*** Begin section ***

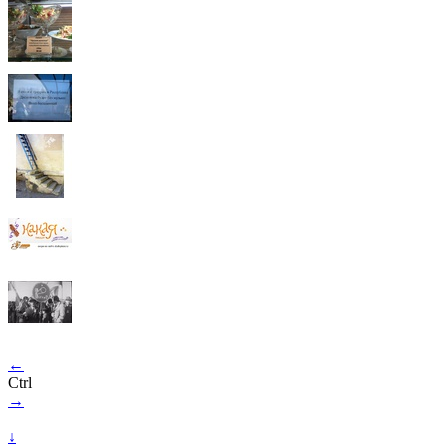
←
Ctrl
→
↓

*** End section ***
*** Begin section ***

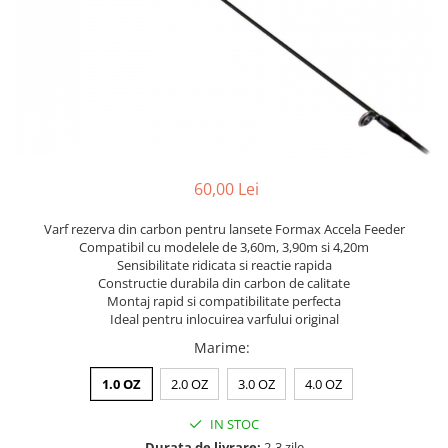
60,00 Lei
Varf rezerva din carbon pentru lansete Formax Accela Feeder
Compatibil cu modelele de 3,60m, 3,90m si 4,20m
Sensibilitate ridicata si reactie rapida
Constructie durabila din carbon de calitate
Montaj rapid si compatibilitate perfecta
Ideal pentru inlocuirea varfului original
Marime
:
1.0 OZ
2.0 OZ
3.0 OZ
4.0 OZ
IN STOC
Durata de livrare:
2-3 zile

*** End section ***

## Task goal
Copy every line from the items above that contains the string "carbon". Match case exactly.

## Exercise result
Varf rezerva din carbon pentru lansete Formax Accela Feeder
Constructie durabila din carbon de calitate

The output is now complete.